También dice que las naciones se unirán al Señor en aquél día. ‘Las naciones’ es un término que se usa en el Antiguo Testamento para referirse a los pueblos gentiles, es decir, a todos los pueblos no judíos. Eso, por supuesto, nos incluye a nosotros hoy. Esto predecía el momento en que se revelaría que el Israel de Dios, el verdadero, no está compuesto por los descendientes sanguíneos de Abraham, sino por todos aquellos que creen en Jesús. La iglesia, el pueblo de Dios, está compuesta no solo por judíos, sino también por gente de toda tribu, pueblo, lengua y nación.

Ese momento glorioso era predicho frente a quienes volvían del exilio. Ellos no alcanzaron a comprenderlo, pero a nosotros, quienes ya recibimos la plena revelación en Cristo, nos fue dado conocer estos misterios, por pura gracia de Dios. Al momento de la profecía de Zacarías, entonces, se daba a conocer no solo la reconstrucción del templo hecho por manos de hombres, sino algo mucho más sublime: El Señor habitaría en medio de su pueblo, y se haría un templo no hecho con manos de hombres, sino con su Santo Espíritu, un cuerpo conformado por todos los que creen en Cristo.

Conclusiones

  • Es nuestro deber sacar lecciones espirituales de lo que nos ocurre, y de lo que ha acontecido al pueblo de Dios, para no caer en los mismos errores y pecados del pasado.
  • Volverse al Señor implica dar la espalda al pecado y los intereses personales, para mirar ahora a Cristo y buscar su gloria.
  • Tanto para la conversión como para la restauración, es necesario asumir que hemos sido desobedientes al Señor y no hay nada en nosotros que nos haga merecedores de su misericordia.
  • Cristo intercede siempre por su pueblo, y Él hará esto hasta el día final, porque Él no puede morir como los sacerdotes antiguos.
  • El Señor promete proteger a su pueblo. Debemos confiar en lo que Él nos dice, y no en las adversidades que veamos a nuestro alrededor.
  • La fuerza de la iglesia no está en los medios humanos, sino en el Espíritu del Señor que obra por medio de su Palabra.
  • El Señor se identifica personalmente con su pueblo. Quien atente contra la iglesia, atenta contra el mismo Cristo.
  • El Señor habita en su pueblo, el cual es su templo, y somos edificados juntos en la iglesia para ser Casa de Dios.
  • La Palabra del Señor es viva y eficaz, y tuvo aplicación no solo para el tiempo de Zacarías, sino que nos sigue hablando con la misma fuerza hoy.

Reflexión Final

El Señor nos llama una vez más a meditar en nuestros caminos. En un período de reconstrucción, debemos detenernos y reflexionar ¿Qué pecados son recurrentes en nuestra vida? ¿Por qué motivos y de qué formas ha caído el pueblo de Dios a lo largo de la historia? Viendo lo que ocurrió con Israel, ¿Cómo podemos evitar provocar a ira al Señor? Es nuestro deber sacar conclusiones espirituales de cada cosa que nos ha ocurrido. Si no aprendemos la lección, el Señor nos hará repetir el curso, hasta que aprendamos lo que Él nos quiere enseñar.
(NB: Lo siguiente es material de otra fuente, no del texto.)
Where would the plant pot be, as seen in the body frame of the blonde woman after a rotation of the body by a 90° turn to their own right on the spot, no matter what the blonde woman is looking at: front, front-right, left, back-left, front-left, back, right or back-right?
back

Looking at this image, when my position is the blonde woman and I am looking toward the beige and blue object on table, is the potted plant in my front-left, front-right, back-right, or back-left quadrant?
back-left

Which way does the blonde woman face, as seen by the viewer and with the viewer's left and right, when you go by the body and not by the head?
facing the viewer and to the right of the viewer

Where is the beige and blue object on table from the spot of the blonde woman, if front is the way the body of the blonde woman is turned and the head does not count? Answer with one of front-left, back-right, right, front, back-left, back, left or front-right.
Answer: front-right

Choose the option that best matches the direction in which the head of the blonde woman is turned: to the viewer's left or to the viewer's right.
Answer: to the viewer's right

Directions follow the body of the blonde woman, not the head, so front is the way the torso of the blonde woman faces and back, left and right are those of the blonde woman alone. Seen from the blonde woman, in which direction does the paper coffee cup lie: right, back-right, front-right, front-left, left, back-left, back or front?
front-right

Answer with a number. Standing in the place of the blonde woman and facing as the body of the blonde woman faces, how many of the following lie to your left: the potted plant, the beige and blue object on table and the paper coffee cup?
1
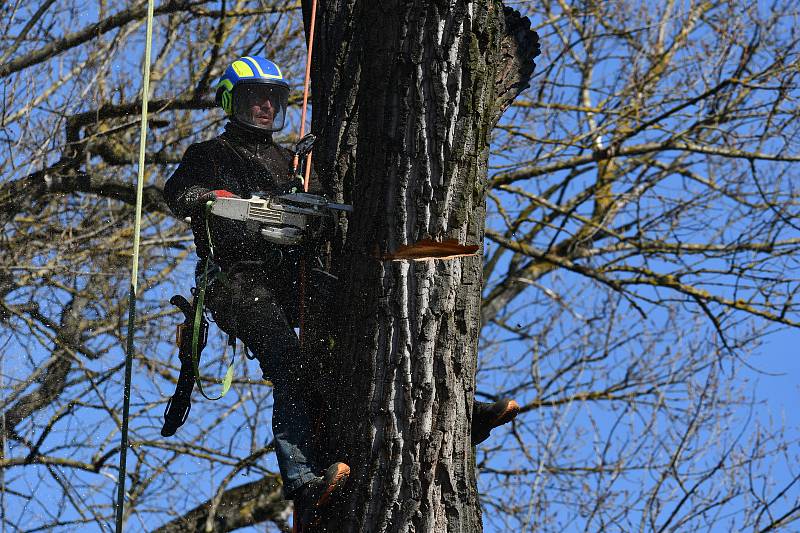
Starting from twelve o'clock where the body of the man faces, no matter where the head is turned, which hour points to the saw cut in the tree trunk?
The saw cut in the tree trunk is roughly at 12 o'clock from the man.

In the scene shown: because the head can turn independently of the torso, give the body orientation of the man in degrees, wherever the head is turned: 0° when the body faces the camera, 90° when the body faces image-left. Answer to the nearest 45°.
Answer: approximately 315°
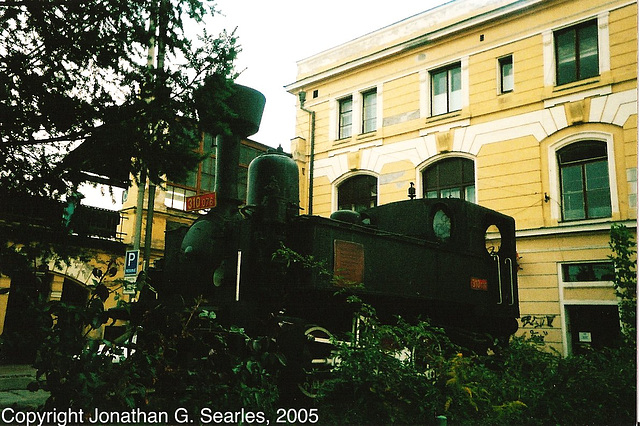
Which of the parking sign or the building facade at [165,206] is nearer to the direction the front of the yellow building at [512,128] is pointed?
the parking sign

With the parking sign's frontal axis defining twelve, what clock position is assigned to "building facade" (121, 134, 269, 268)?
The building facade is roughly at 6 o'clock from the parking sign.

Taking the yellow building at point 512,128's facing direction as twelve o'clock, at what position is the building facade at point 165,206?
The building facade is roughly at 2 o'clock from the yellow building.

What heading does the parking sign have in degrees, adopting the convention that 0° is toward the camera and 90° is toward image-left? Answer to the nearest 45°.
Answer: approximately 0°

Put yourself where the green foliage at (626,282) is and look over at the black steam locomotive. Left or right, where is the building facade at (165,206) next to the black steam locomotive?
right

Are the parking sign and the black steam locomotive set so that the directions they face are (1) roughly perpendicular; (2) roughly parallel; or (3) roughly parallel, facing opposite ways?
roughly perpendicular

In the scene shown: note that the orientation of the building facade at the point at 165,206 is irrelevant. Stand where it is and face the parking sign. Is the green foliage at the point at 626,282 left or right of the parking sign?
left
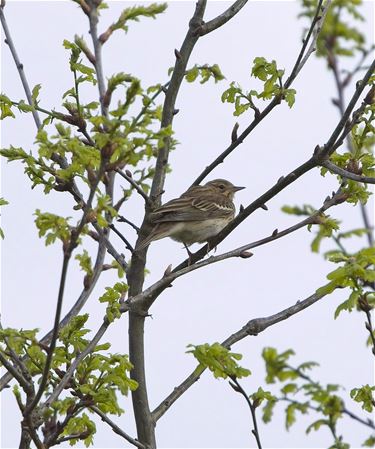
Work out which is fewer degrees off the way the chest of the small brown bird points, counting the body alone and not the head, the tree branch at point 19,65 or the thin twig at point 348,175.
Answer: the thin twig

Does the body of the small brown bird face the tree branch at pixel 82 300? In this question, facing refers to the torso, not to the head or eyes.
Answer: no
En este período de reconstrucción, el Señor nos exhorta asimismo a volvernos a Él, a dejar nuestra pasada manera de vivir, a despojarnos del viejo hombre y revestirnos del nuevo, que ha sido creado según Dios en la justicia y santidad de la verdad. No podemos pretender seguir chapoteando en nuestros antiguos pecados y nuestros intereses egoístas, y a la vez querer seguir a Cristo. Si acudimos a Él, Él nos recibirá, porque no echa fuera a ninguno de los que corren hacia Él.
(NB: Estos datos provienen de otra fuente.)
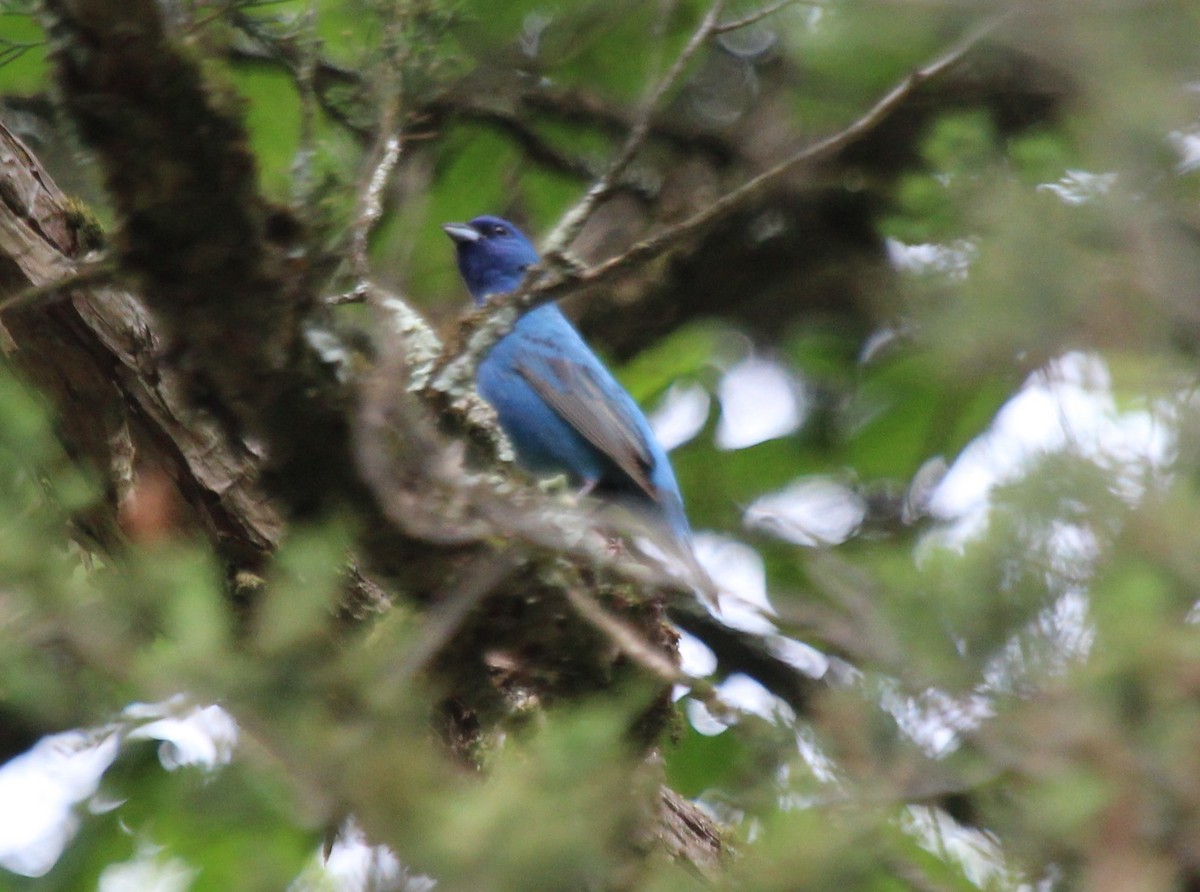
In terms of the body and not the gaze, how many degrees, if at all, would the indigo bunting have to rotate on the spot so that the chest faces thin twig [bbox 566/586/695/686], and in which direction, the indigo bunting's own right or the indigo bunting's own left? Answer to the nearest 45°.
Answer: approximately 90° to the indigo bunting's own left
Al saber que Cristo vive siempre por nosotros, somos animados a vivir confiados en su obra. Él no se limitó a morir en nuestro lugar. Resucitó en gloria, y sigue sosteniéndonos delante del Padre, orando siempre por nosotros, para que Él tenga compasión y misericordia y no mire nuestros pecados, pues el precio de ellos ya fue pagado.

Cristo ya nos hizo perfectos para siempre delante de Dios. Vivamos seguros, sabiendo que el Señor de todo lo que existe nos protege en la palma de su mano, y que Cristo recibió el castigo de nuestra iniquidad. El castigo de nuestra paz fue sobre Él. Con esta convicción, dediquémonos a trabajar agradecidos y a vivir por fe, sabiendo que ya no vivimos nosotros, sino que Cristo habita en nosotros, y que nuestra vida está escondida con Cristo en Dios. Amén.